A: The conjugation action of $G$ permutes the conjugacy classes of $N$ and since the classes are all fixed by $N$, we get an induced action of $G/N$ on these classes. Furthermore, for $g \in N$, the index $|C_G(g):C_N(g)|$ is equal to the stabilizer of the conjugacy class ${\rm Cl}_N(g)$ of $g$ in $N$ under this action of $G/N$.

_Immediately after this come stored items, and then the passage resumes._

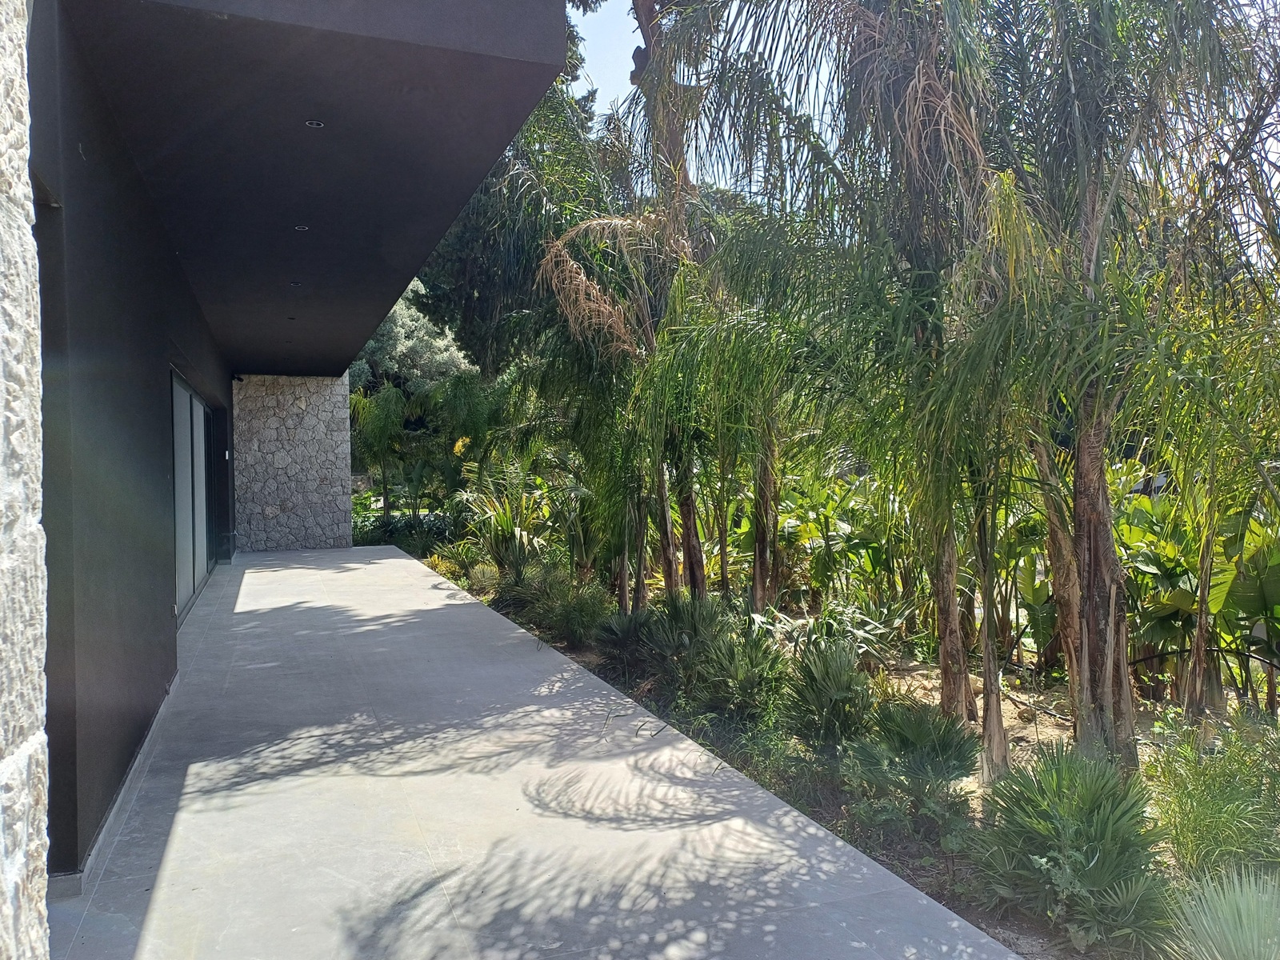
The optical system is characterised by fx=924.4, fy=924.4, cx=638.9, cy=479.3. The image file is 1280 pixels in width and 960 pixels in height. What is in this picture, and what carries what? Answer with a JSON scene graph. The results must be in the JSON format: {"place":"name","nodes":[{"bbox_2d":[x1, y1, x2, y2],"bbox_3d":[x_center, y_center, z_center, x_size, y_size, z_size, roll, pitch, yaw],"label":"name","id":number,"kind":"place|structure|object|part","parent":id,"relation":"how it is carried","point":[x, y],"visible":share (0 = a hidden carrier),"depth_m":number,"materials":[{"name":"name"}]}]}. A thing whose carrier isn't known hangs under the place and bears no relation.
{"place":"outdoors","nodes":[
{"label":"outdoors","id":0,"kind":"place"},
{"bbox_2d":[0,0,51,959],"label":"stone wall","id":1,"kind":"structure","parent":0,"point":[38,732],"depth_m":1.54,"materials":[{"name":"stone"}]},
{"bbox_2d":[24,0,234,886],"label":"house wall","id":2,"kind":"structure","parent":0,"point":[168,670],"depth_m":3.74,"materials":[{"name":"black paint"}]},
{"bbox_2d":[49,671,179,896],"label":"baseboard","id":3,"kind":"structure","parent":2,"relation":"attached to","point":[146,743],"materials":[{"name":"grey"}]},
{"bbox_2d":[170,369,216,622],"bbox_3d":[-4.698,0.187,9.748,0.129,2.228,3.834,-1,1,-20],"label":"sliding glass door","id":4,"kind":"structure","parent":2,"relation":"in","point":[186,394],"depth_m":9.62,"materials":[{"name":"glass"}]},
{"bbox_2d":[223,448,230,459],"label":"wall lamp","id":5,"kind":"object","parent":2,"relation":"attached to","point":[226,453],"visible":0.95,"depth_m":13.63,"materials":[{"name":"white"}]},
{"bbox_2d":[232,373,353,551],"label":"stone wall","id":6,"kind":"structure","parent":0,"point":[311,429],"depth_m":15.56,"materials":[{"name":"grey stone"}]},
{"bbox_2d":[232,372,244,382],"bbox_3d":[-6.158,-1.554,14.209,0.142,0.172,0.187,-1,1,-20],"label":"security camera","id":7,"kind":"object","parent":6,"relation":"attached to","point":[239,378],"visible":0.97,"depth_m":14.16,"materials":[{"name":"black"}]},
{"bbox_2d":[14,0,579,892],"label":"house","id":8,"kind":"structure","parent":0,"point":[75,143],"depth_m":4.21,"materials":[{"name":"black paint"}]},
{"bbox_2d":[44,0,575,376],"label":"roof overhang","id":9,"kind":"object","parent":8,"relation":"attached to","point":[475,71],"visible":0.97,"depth_m":4.59,"materials":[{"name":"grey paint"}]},
{"bbox_2d":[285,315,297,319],"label":"recessed light","id":10,"kind":"object","parent":9,"relation":"in","point":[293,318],"visible":0.98,"depth_m":10.17,"materials":[{"name":"black"}]},
{"bbox_2d":[288,280,303,286],"bbox_3d":[-3.119,-1.776,8.400,0.131,0.023,0.131,-1,1,-20],"label":"recessed light","id":11,"kind":"object","parent":9,"relation":"in","point":[298,283],"visible":0.98,"depth_m":8.39,"materials":[{"name":"black"}]},
{"bbox_2d":[293,224,309,230],"bbox_3d":[-2.409,-1.788,6.581,0.119,0.017,0.119,-1,1,-20],"label":"recessed light","id":12,"kind":"object","parent":9,"relation":"in","point":[303,227],"visible":0.96,"depth_m":6.57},
{"bbox_2d":[304,119,325,127],"bbox_3d":[-1.704,-1.867,4.852,0.107,0.017,0.107,-1,1,-20],"label":"recessed light","id":13,"kind":"object","parent":9,"relation":"in","point":[319,125],"visible":0.94,"depth_m":4.85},
{"bbox_2d":[48,542,1029,959],"label":"concrete patio","id":14,"kind":"structure","parent":0,"point":[385,560],"materials":[{"name":"grey concrete"}]},
{"bbox_2d":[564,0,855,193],"label":"sky","id":15,"kind":"structure","parent":0,"point":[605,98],"materials":[{"name":"blue"}]},
{"label":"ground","id":16,"kind":"structure","parent":0},
{"bbox_2d":[396,536,1271,959],"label":"garden bed","id":17,"kind":"object","parent":16,"relation":"on","point":[905,674],"visible":0.38,"depth_m":5.72,"materials":[{"name":"brown"}]},
{"bbox_2d":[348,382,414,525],"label":"palm tree","id":18,"kind":"object","parent":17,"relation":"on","point":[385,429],"visible":0.8,"depth_m":18.49,"materials":[{"name":"green plant"}]},
{"bbox_2d":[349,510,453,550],"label":"shrub","id":19,"kind":"object","parent":17,"relation":"on","point":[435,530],"visible":0.4,"depth_m":17.11,"materials":[{"name":"green plant"}]},
{"bbox_2d":[345,279,473,399],"bbox_3d":[-7.655,-2.681,27.830,5.591,7.111,5.198,0,1,38],"label":"tree","id":20,"kind":"object","parent":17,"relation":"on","point":[404,324],"visible":0.42,"depth_m":26.42,"materials":[{"name":"green plant"}]},
{"bbox_2d":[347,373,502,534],"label":"palm shrub","id":21,"kind":"object","parent":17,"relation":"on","point":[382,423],"visible":0.81,"depth_m":18.08,"materials":[{"name":"green plant"}]},
{"bbox_2d":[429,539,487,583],"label":"shrub","id":22,"kind":"object","parent":17,"relation":"on","point":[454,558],"visible":0.63,"depth_m":13.02,"materials":[{"name":"green plant"}]},
{"bbox_2d":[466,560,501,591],"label":"shrub","id":23,"kind":"object","parent":17,"relation":"on","point":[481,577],"visible":0.8,"depth_m":11.77,"materials":[{"name":"green plant"}]},
{"bbox_2d":[459,456,554,582],"bbox_3d":[-1.754,0.571,12.506,1.780,1.975,1.923,-1,1,-20],"label":"shrub","id":24,"kind":"object","parent":17,"relation":"on","point":[505,522],"visible":0.81,"depth_m":12.32,"materials":[{"name":"green plant"}]},
{"bbox_2d":[405,8,612,374],"bbox_3d":[-3.249,-5.665,20.483,7.115,12.572,6.991,0,1,35],"label":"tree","id":25,"kind":"object","parent":17,"relation":"on","point":[457,257],"visible":0.33,"depth_m":19.10,"materials":[{"name":"green plant"}]},
{"bbox_2d":[501,563,612,642],"bbox_3d":[-0.714,1.238,9.124,1.207,0.749,1.321,-1,1,-20],"label":"shrub","id":26,"kind":"object","parent":17,"relation":"on","point":[578,606],"visible":0.89,"depth_m":8.97,"materials":[{"name":"green plant"}]},
{"bbox_2d":[590,606,659,674],"bbox_3d":[-0.100,1.370,8.026,0.826,0.573,0.890,-1,1,-20],"label":"palmetto shrub","id":27,"kind":"object","parent":17,"relation":"on","point":[626,625],"visible":0.87,"depth_m":7.93,"materials":[{"name":"green plant"}]},
{"bbox_2d":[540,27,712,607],"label":"palm tree","id":28,"kind":"object","parent":17,"relation":"on","point":[693,571],"visible":0.72,"depth_m":9.22,"materials":[{"name":"plant"}]},
{"bbox_2d":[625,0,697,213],"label":"tree","id":29,"kind":"object","parent":17,"relation":"on","point":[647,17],"visible":0.44,"depth_m":11.93,"materials":[{"name":"brown plant"}]},
{"bbox_2d":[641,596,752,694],"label":"palmetto shrub","id":30,"kind":"object","parent":17,"relation":"on","point":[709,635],"visible":0.86,"depth_m":6.89,"materials":[{"name":"green plant"}]},
{"bbox_2d":[677,611,787,719],"bbox_3d":[0.668,1.280,6.389,0.976,0.765,1.048,-1,1,-20],"label":"palmetto shrub","id":31,"kind":"object","parent":17,"relation":"on","point":[756,654],"visible":0.92,"depth_m":6.29,"materials":[{"name":"green plant"}]},
{"bbox_2d":[648,200,851,605],"bbox_3d":[1.047,-0.578,8.238,2.684,4.154,2.754,-1,1,-20],"label":"palm tree","id":32,"kind":"object","parent":17,"relation":"on","point":[756,378],"visible":0.82,"depth_m":8.05,"materials":[{"name":"green plant"}]},
{"bbox_2d":[780,636,879,751],"bbox_3d":[1.158,1.319,5.668,0.856,0.734,0.955,-1,1,-20],"label":"palmetto shrub","id":33,"kind":"object","parent":17,"relation":"on","point":[830,674],"visible":0.93,"depth_m":5.57,"materials":[{"name":"green plant"}]},
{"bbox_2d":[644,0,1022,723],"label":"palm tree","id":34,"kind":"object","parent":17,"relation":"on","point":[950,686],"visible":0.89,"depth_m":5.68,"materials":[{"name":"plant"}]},
{"bbox_2d":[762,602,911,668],"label":"shrub","id":35,"kind":"object","parent":17,"relation":"on","point":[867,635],"visible":0.69,"depth_m":7.56,"materials":[{"name":"green plant"}]},
{"bbox_2d":[773,465,909,613],"bbox_3d":[2.264,0.728,10.319,2.104,1.880,2.669,-1,1,-20],"label":"banana plant","id":36,"kind":"object","parent":17,"relation":"on","point":[810,526],"visible":0.72,"depth_m":10.06,"materials":[{"name":"green plant"}]},
{"bbox_2d":[835,699,979,830],"bbox_3d":[1.333,1.416,4.669,0.880,0.605,0.927,-1,1,-20],"label":"palmetto shrub","id":37,"kind":"object","parent":17,"relation":"on","point":[942,749],"visible":0.96,"depth_m":4.59,"materials":[{"name":"green plant"}]},
{"bbox_2d":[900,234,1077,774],"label":"palm tree","id":38,"kind":"object","parent":17,"relation":"on","point":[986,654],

Let $g \in N \setminus Z(G)$. Then there are at most $|N|/|{\rm Cl}_N(g)| = |C_N(g)|$ conjugacy classes in $N$ having the same size $|{\rm Cl}_N(g)|$ as the class of $N$, and so (using the fact that $g$ is not conjugate to $1$)  the number of such classes in the orbit of the conjugation action of $G/N$ is strictly less than $|C_N(g)|$.
So the stabilizer of the class of $g$ under this  action of $G/N$ is greater than $|G||/(|N||C_N(g)|)$.
So $|C_G(g)|/|C_N(g)| > |G||/(|N||C_N(g)|)$ and hence $|N||C_G(n)| > |G|$. So at least one of $N$ and $C_N(g)$ must have order greater than $\sqrt{|G|}$.